DATA SUPPLIED>
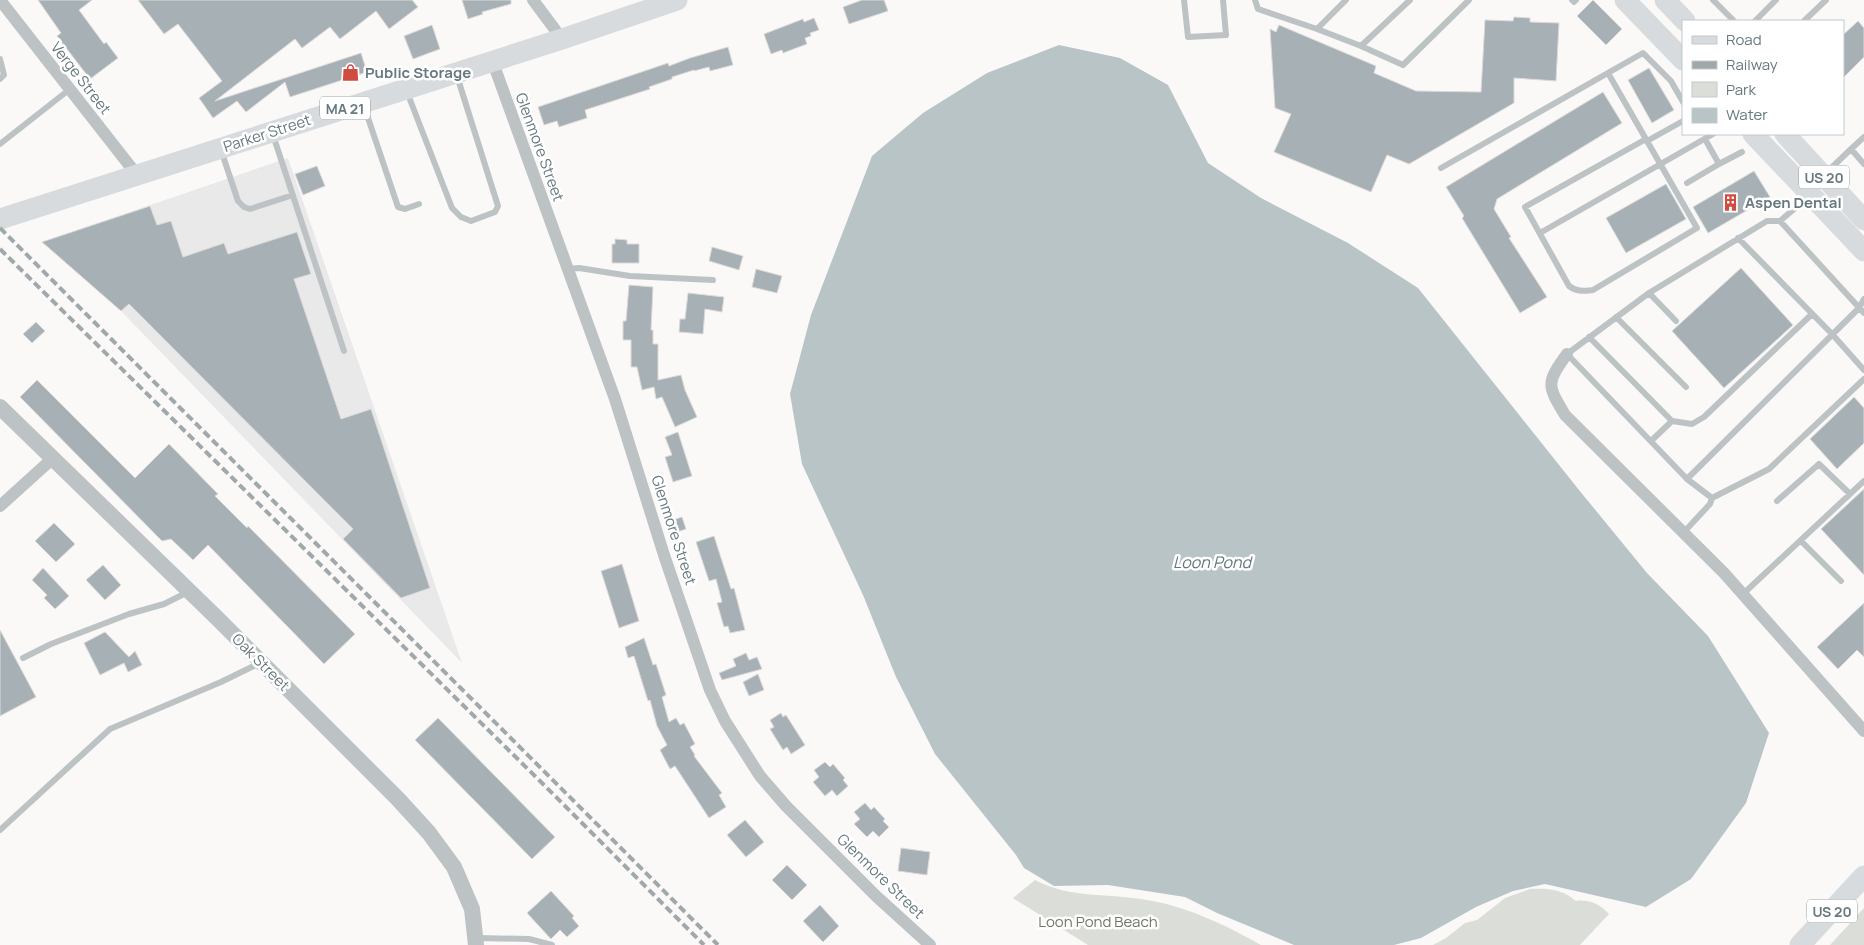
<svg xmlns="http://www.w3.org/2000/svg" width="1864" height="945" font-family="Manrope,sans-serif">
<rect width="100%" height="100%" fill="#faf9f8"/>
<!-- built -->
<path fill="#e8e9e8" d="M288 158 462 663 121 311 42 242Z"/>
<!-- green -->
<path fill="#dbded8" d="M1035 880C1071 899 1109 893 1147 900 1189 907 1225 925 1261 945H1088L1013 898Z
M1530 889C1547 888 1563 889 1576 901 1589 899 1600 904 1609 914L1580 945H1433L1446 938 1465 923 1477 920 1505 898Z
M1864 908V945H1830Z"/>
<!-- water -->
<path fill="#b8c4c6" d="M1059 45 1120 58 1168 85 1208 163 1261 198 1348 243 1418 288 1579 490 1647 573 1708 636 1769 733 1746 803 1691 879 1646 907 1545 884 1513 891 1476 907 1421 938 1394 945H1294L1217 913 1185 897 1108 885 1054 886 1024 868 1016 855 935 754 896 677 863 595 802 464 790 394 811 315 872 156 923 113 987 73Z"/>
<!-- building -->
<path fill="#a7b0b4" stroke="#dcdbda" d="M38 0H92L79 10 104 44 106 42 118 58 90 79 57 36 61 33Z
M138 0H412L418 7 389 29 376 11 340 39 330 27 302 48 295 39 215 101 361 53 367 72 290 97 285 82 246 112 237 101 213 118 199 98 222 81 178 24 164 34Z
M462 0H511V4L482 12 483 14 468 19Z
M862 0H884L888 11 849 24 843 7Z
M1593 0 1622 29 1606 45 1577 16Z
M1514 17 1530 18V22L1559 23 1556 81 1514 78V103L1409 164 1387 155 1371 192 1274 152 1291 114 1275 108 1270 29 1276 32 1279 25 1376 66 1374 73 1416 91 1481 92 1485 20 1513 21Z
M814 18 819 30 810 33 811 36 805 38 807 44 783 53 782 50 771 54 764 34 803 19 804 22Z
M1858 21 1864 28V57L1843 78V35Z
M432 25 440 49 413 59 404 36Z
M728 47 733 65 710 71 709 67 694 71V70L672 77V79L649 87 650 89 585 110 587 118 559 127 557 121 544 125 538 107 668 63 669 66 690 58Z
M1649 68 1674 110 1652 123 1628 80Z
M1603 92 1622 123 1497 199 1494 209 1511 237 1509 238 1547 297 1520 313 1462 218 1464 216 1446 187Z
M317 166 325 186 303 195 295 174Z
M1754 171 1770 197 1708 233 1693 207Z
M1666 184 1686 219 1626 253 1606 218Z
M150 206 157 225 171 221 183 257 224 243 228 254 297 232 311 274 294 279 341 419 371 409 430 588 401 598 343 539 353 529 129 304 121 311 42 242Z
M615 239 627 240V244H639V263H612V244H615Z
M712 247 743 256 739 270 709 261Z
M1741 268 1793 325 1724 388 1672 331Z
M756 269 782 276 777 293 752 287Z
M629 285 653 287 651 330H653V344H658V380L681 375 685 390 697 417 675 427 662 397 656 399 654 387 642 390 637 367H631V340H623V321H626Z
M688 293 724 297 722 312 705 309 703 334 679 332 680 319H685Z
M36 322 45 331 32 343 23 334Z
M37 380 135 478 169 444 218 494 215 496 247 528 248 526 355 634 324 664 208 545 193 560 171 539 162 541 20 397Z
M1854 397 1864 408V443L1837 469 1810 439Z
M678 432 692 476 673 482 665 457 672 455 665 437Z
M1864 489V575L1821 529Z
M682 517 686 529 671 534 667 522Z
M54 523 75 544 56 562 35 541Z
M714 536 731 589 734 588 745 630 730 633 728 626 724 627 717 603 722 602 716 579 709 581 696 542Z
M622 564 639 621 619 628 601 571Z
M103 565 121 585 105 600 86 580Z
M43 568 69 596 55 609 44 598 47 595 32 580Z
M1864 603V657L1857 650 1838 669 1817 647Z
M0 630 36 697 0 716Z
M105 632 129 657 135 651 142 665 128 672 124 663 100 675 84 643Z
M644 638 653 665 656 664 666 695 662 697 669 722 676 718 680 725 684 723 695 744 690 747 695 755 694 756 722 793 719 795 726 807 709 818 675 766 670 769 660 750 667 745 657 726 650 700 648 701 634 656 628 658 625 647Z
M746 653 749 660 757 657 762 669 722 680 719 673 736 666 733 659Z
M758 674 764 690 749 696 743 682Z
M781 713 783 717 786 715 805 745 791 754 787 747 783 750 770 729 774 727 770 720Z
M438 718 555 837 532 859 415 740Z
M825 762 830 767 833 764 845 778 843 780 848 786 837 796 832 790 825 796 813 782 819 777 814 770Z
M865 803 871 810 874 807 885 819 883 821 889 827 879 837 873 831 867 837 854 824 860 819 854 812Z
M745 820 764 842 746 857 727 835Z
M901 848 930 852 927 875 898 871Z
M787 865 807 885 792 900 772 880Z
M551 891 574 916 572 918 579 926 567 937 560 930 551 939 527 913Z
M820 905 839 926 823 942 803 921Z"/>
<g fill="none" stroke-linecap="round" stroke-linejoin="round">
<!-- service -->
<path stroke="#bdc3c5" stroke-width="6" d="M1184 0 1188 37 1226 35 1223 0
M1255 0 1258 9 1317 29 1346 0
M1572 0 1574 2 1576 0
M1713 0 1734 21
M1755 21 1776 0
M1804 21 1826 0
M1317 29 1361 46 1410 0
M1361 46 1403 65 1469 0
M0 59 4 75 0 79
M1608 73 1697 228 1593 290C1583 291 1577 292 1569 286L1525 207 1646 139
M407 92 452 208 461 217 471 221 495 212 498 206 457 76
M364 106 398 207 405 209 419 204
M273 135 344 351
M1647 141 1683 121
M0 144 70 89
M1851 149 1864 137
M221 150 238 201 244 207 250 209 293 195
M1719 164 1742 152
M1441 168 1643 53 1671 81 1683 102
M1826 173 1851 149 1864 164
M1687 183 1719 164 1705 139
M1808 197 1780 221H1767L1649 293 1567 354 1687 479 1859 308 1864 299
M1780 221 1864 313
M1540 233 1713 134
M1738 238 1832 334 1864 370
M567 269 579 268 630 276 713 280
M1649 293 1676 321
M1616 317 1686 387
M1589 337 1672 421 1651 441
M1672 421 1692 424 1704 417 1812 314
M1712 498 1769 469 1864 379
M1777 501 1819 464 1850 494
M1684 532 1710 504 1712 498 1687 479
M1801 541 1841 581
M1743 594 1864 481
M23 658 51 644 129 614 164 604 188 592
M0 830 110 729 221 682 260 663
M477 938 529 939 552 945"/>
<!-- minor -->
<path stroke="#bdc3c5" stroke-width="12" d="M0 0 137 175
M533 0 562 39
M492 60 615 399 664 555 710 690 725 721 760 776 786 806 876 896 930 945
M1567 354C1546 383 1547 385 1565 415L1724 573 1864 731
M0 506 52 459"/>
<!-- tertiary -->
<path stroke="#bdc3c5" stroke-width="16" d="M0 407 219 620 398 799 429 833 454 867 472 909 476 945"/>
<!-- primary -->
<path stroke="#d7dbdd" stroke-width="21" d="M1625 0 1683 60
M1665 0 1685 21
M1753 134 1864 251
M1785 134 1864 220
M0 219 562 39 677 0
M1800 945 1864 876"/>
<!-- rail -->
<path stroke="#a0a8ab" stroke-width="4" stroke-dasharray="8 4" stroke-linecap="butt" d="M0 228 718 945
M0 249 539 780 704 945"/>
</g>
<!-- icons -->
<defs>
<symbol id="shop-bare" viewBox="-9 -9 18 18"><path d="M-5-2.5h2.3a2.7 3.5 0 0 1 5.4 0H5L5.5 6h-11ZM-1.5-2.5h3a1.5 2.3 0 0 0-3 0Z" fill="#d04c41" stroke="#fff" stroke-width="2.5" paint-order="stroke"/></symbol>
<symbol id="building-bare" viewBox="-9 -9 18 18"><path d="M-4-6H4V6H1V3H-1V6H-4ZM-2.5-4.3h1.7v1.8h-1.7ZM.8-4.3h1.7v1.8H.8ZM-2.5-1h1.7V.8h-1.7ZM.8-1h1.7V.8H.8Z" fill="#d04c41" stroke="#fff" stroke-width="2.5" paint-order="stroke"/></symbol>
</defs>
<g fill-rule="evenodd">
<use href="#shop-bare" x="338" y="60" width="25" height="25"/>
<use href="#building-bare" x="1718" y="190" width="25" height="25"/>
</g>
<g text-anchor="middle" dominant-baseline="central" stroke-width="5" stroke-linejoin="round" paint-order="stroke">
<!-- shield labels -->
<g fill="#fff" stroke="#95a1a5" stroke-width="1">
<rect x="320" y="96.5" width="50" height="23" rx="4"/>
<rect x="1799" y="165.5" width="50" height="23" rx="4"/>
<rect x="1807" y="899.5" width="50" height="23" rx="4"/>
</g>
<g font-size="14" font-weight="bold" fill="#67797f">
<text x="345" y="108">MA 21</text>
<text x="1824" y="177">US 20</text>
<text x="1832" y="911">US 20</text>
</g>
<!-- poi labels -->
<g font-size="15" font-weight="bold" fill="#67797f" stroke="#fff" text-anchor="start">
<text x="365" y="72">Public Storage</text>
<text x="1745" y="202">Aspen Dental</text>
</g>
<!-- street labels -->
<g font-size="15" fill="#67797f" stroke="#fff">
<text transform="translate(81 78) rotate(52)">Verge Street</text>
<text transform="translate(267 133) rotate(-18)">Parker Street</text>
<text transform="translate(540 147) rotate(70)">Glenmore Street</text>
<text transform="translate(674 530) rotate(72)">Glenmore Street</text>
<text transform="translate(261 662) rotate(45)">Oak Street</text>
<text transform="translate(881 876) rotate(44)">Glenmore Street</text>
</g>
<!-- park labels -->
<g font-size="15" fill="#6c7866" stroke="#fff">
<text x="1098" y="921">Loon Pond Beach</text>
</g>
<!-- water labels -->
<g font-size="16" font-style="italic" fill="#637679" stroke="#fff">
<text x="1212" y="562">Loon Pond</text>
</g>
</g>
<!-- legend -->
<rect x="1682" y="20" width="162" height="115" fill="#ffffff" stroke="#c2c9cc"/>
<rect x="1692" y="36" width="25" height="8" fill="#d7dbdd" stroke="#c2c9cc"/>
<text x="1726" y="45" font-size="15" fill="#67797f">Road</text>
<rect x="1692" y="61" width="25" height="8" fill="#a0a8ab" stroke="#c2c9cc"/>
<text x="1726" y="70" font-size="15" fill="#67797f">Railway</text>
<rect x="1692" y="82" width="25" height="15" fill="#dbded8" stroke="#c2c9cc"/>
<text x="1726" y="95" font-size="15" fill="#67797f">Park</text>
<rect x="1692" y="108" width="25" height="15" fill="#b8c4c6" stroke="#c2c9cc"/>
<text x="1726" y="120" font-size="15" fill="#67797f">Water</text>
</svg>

TRY IT> Which lines of the listing include the string "linejoin"? Pull them out.

OUTPUT FOR THIS TASK>
<g fill="none" stroke-linecap="round" stroke-linejoin="round">
<g text-anchor="middle" dominant-baseline="central" stroke-width="5" stroke-linejoin="round" paint-order="stroke">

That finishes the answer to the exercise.